Ergänzender wettbewerblicher Leistungsschutz

Zu der Frage, ob das „Püppi“-Kostüm die Romanfigur „Pippi Langstrumpf“ entgegen den wettbewerbsrechtlichen Vorschriften unlauter nachahmt, hat der BGH entschieden, dass die Nachahmung einer literarischen Figur durch ein Karnevalskostüm grundsätzlich möglich ist. Allerdings ist eine solche Nachahmung nicht ohne weiteres anzunehmen, selbst wenn erkennbar ist, wen das Kostüm darstellen soll.

Die Romanfigur „Pippi Langstrumpf“ hat Haare in der Farbe einer Möhre, die in zwei feste, vom Kopf abstehende Zöpfe geflochten sind. Zum „Püppi“-Kostüm gehört eine rote Perücke mit abstehenden Zöpfen. Pippi Langstrumpf hat Sommersprossen, und auch den Models auf den Werbefotografien für das „Püppi“-Kostüm sind Sommersprossen geschminkt worden. Im Roman trägt Pippi Langstrumpf jedoch ein zu kurzes gelbes Kleid, unter dem eine blaue Hose mit weißen Punkten hervorschaut. Teil des „Püppi“-Kostüms sind hingegen ein kurzes grünes Kleid mit gelber Bauchtasche und ein rot-weiß geringeltes Langarmshirt. Während Pippi Langstrumpf einen geringelten und einen schwarzen langen Strumpf trägt, enthält das „Püppi“-Kostüm zwei gelb-schwarz geringelte lange Strümpfe.
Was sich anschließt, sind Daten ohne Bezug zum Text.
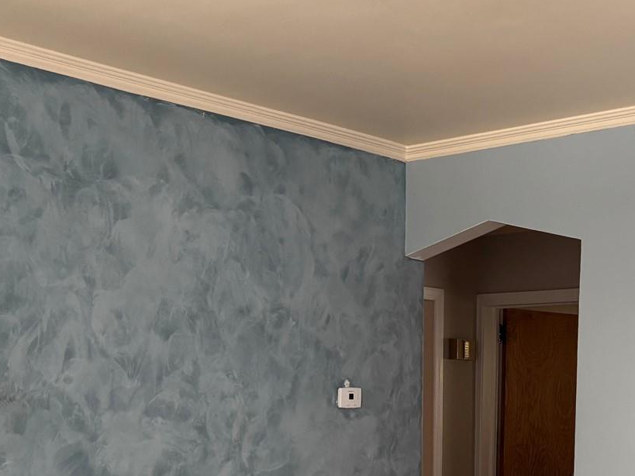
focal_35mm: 65
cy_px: 506
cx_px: 491
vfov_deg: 21.6
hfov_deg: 29.3
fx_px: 1192
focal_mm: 5.96
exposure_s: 1/60
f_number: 1.6
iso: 200
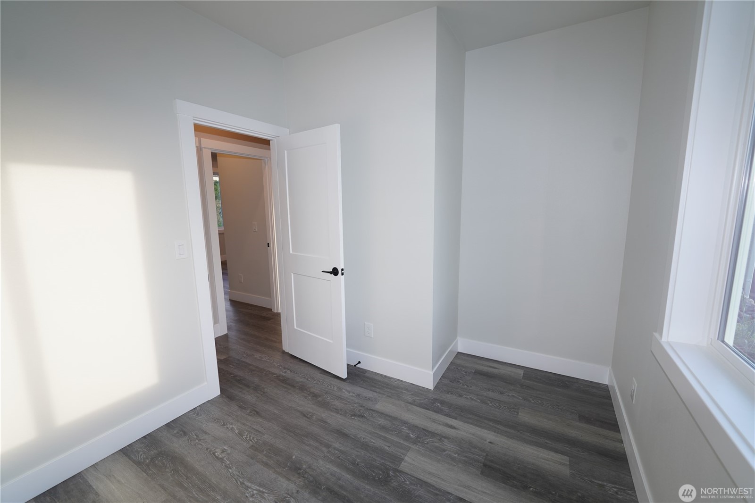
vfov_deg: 81.2
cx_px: 378
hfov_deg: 104.3
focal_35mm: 14
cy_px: 252
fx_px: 294
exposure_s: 1/60
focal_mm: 14
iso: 100
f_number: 4
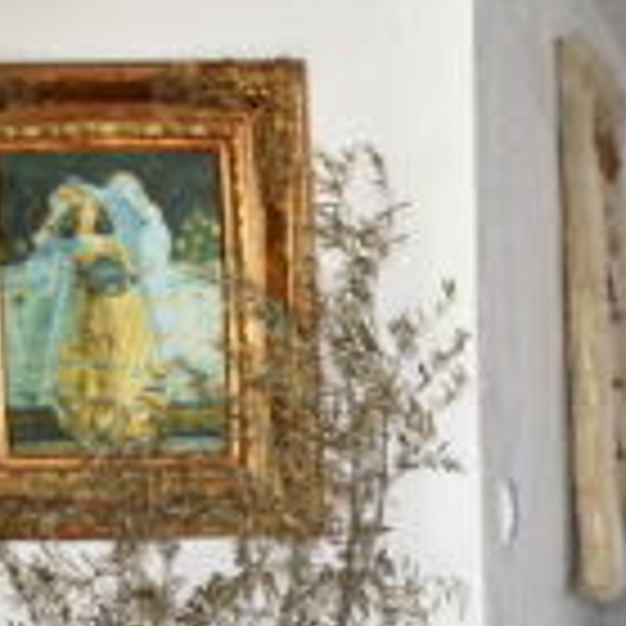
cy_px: 615
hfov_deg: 15.1
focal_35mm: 105
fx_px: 2148
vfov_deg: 16.3
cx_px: 986
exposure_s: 1/200
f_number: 5
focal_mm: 24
Im Gegensatz zu den schwarzen Schuhen der Romanfigur, die genau doppelt so groß sind wie ihre Füße, sind im „Püppi“-Kostüm keine Schuhe enthalten, und die abgebildeten Models tragen ebenfalls keine übermäßig großen schwarzen Schuhe.

Angesichts dieser Unterschiede hat der BGH bereits das Vorliegen einer Nachahmung verneint und auch die wettbewerbsrechtlichen Ansprüche zurückgewiesen.

Maßgebliche Entscheidungen:BGH, Urt. v. 17.07.2013 – I ZR 52/12 – Pippi-Langstrumpf-Kostüm BGH, Urt. v. 19.11.2015 – I ZR 149/14 – Pippi-Langstrumpf-Kostüm II

Fazit: Kostümhersteller dürfen sich an bekannte literarische Figuren anlehnen, wenn deutliche Unterschiede zwischen der äußeren Erscheinung der Figur und dem Kostüm bestehen. Wann eine vorlagegetreue Übernahme aller wesentlichen äußerlichen Merkmale unlauter ist, hat der BGH noch nicht entschieden. Vorsicht ist jedenfalls dann geboten, wenn der Nutzungsrechtsinhaber selbst sehr ähnliche „offizielle“Kostüme vermarktet, da diese ihrerseits wettbewerbsrechtlich geschützt sein können.